While LotRO is far more casual friendly than EverQuest, it also imposes some issues if people play at different times.  Someone is always going to be a level behind, going through quests you’ve already done trying to catch up.  Unless you all agree to only play those characters at the same time that you’re all on, but with a bunch of adults who have lives to live, it’s not a realistic option.

Maybe, if more than half the people in a group have completed the pre-requisite quests, then other people in the group can get the follow-on quests as long as they remain grouped.  Maybe the quests available to a person should be based on the highest group member up to a maximum of 10 levels rather than 5?  Not sure.  Maybe it doesn’t need to change.  Soon we’ll all be 60 (or 65) and grinding out deeds, virtues, access quests and legendary items and all this will be a misty dream.  But I thought I’d blog about it anyway.

NB: Yes, I know that the vast majority of quests in Lord of the Rings Online can be completed solo.  In fact, it’s more efficient to do some of them solo.  Only the small fellowship and fellowship quests really need more than one person.  However, it’s a social game, about being social.  More-over, you can complete much harder quests if you have some help (completing them while they’re red or orange) and hence get more XP for them as a % of your current level.  None of that is the point really, the point is that the quests are great, but they make helping friends level, or keeping a bunch of friends at the same level, much harder.

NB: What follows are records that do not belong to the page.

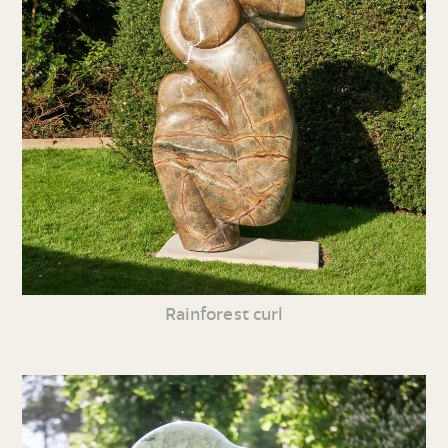
Rainforest curl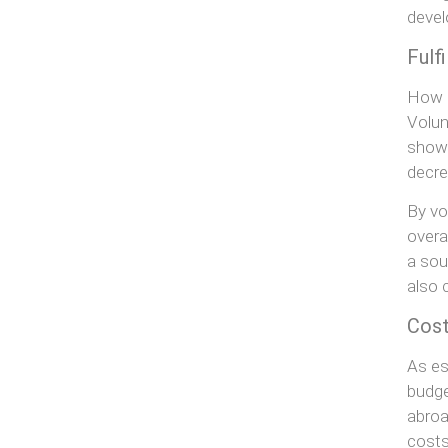
deve
Fulf
How o
Volun
show 
decre
By vo
overa
a sou
also 
Cost
As es
budge
abroa
costs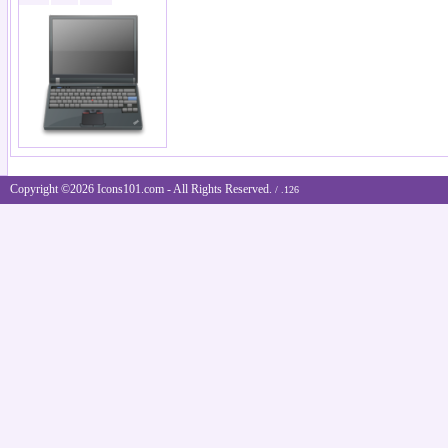
Copyright ©2026 Icons101.com - All Rights Reserved.
/ .126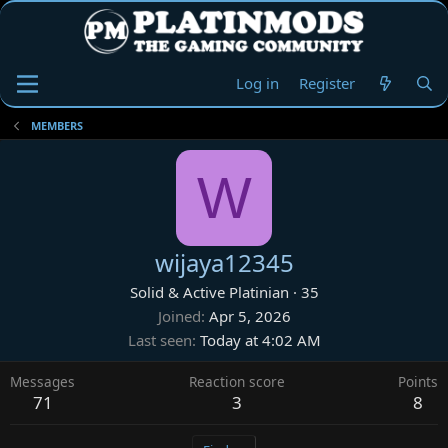
Log in
Register
MEMBERS
W
wijaya12345
Solid & Active Platinian
·
35
Joined
Apr 5, 2026
Last seen
Today at 4:02 AM
Messages
Reaction score
Points
71
3
8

2 thoughts on “MMORPG / MMOG – xp from kills or quests?”

  1. I went around mostly solo when I played, but as I was doing that, I came to the same conclusion – that it would be folly to try to get together with a group of regular players (unless we were all REALLY regular. Which certainly excludes me.)

    I appreciate why they made the game that way, but I miss getting to know people outside of ooc. It’s an interesting problem to tackle – how to maintain soloability while encouraging socializing? It comes back to the SWG cantina, for me. The Prancing Pony just isn’t the same.

  2. One of the things I like in City of Heroes are the level pacts.

    Using this two starting characters can be bound together and the XP is divided equally. This has two advantages: it slows down the quicker of the two players, and it makes sure the two characters are always exactly the same level.

    Interestingly the system NCSoft have built allows for the groupings to be larger than two, although I don’t think this has been implemented yet.